▶ [Aim of the task]: When you copy the data that follows, reproduce every word exactly and leave out the images.

▶ [Dataset excerpt]:
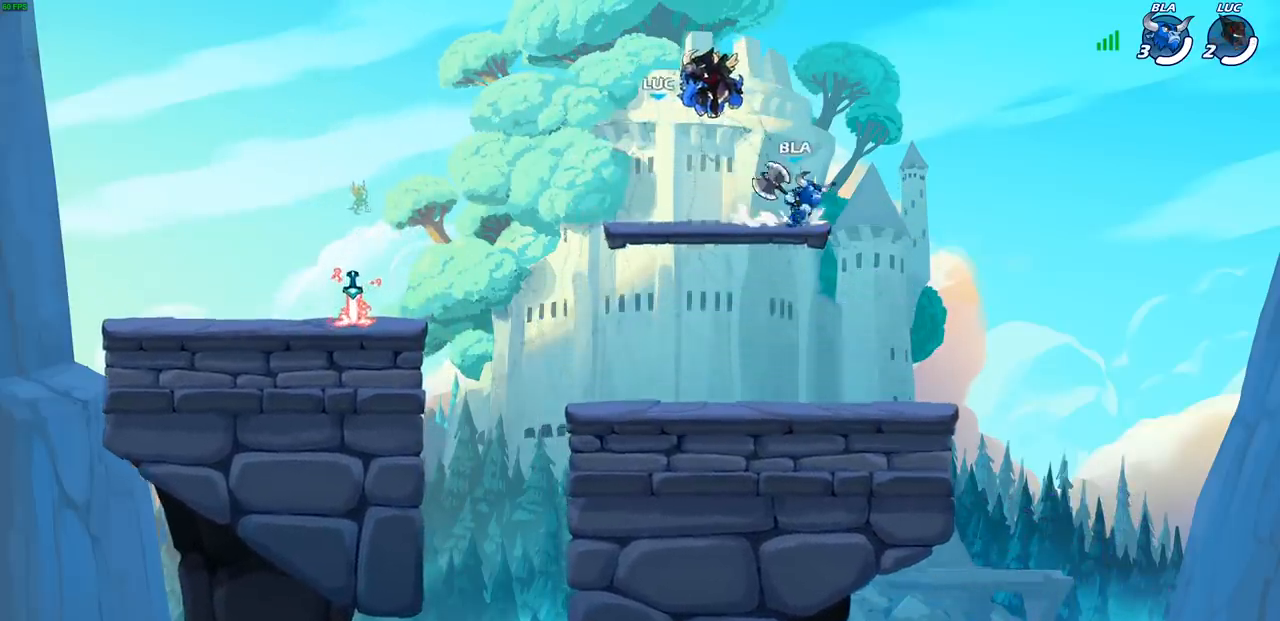
{"buttons": [], "left_stick": "center", "right_stick": "center", "events": []}
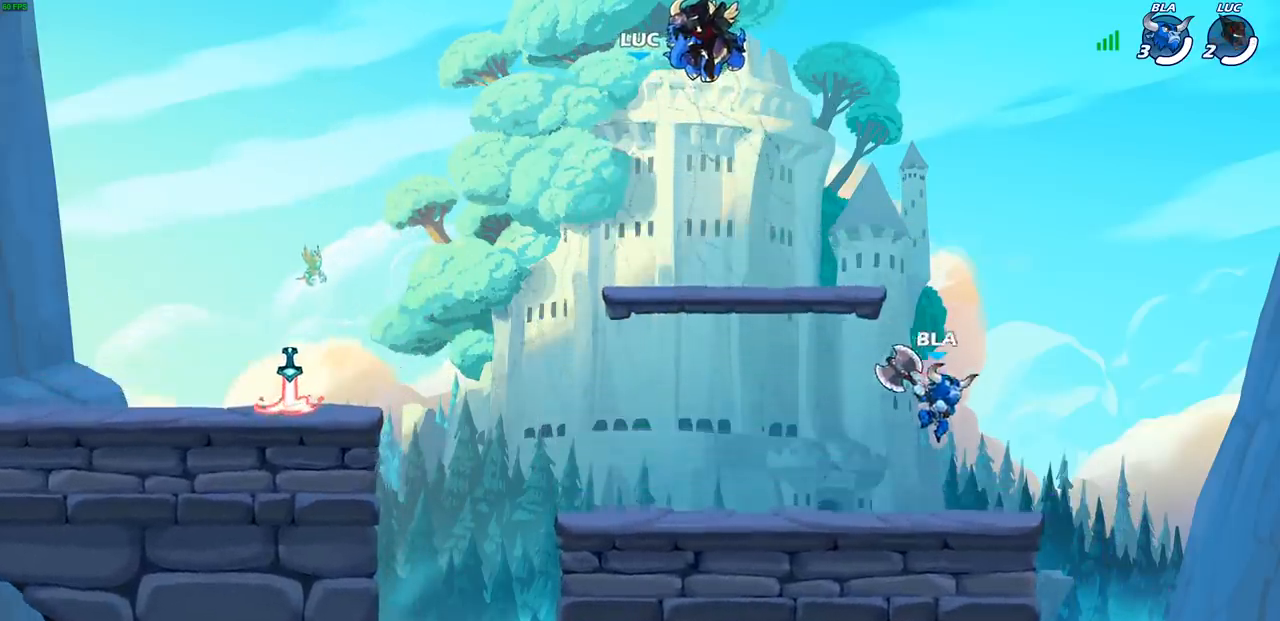
{"buttons": [], "left_stick": "center", "right_stick": "center", "events": []}
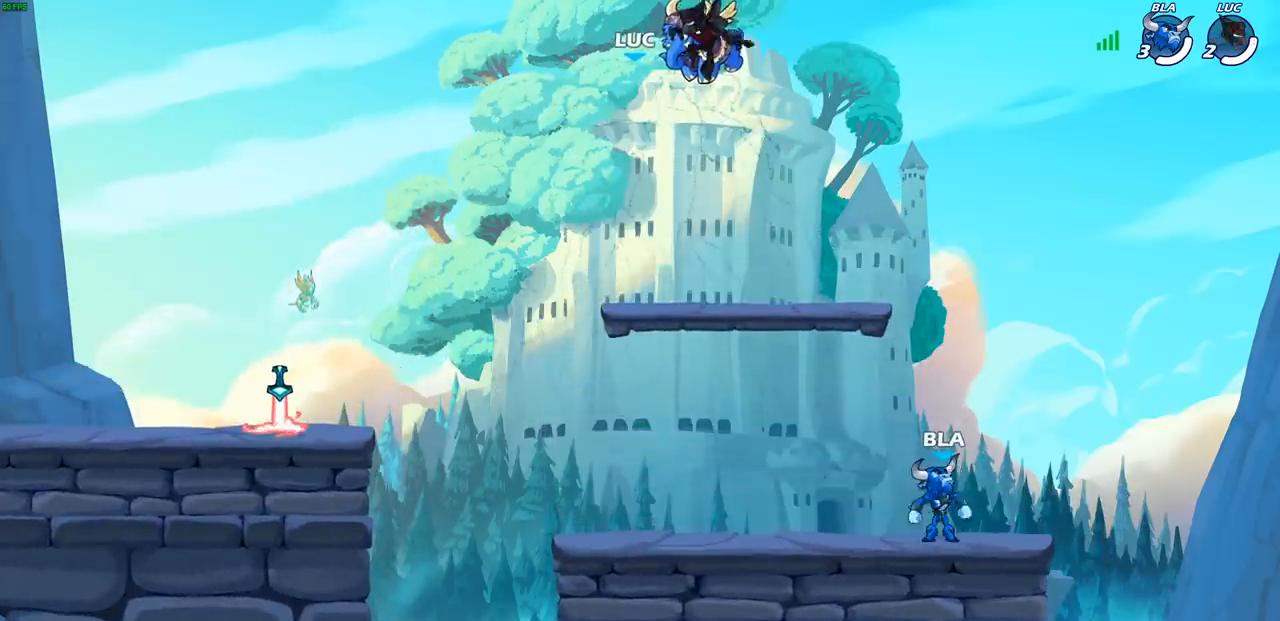
{"buttons": [], "left_stick": "center", "right_stick": "center", "events": [[83, "SELECT", "down"], [483, "SELECT", "up"]]}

▶ [Solution]:
{"buttons": [], "left_stick": "center", "right_stick": "center", "events": []}
{"buttons": [], "left_stick": "center", "right_stick": "center", "events": []}
{"buttons": [], "left_stick": "center", "right_stick": "center", "events": [[83, "SELECT", "down"], [483, "SELECT", "up"]]}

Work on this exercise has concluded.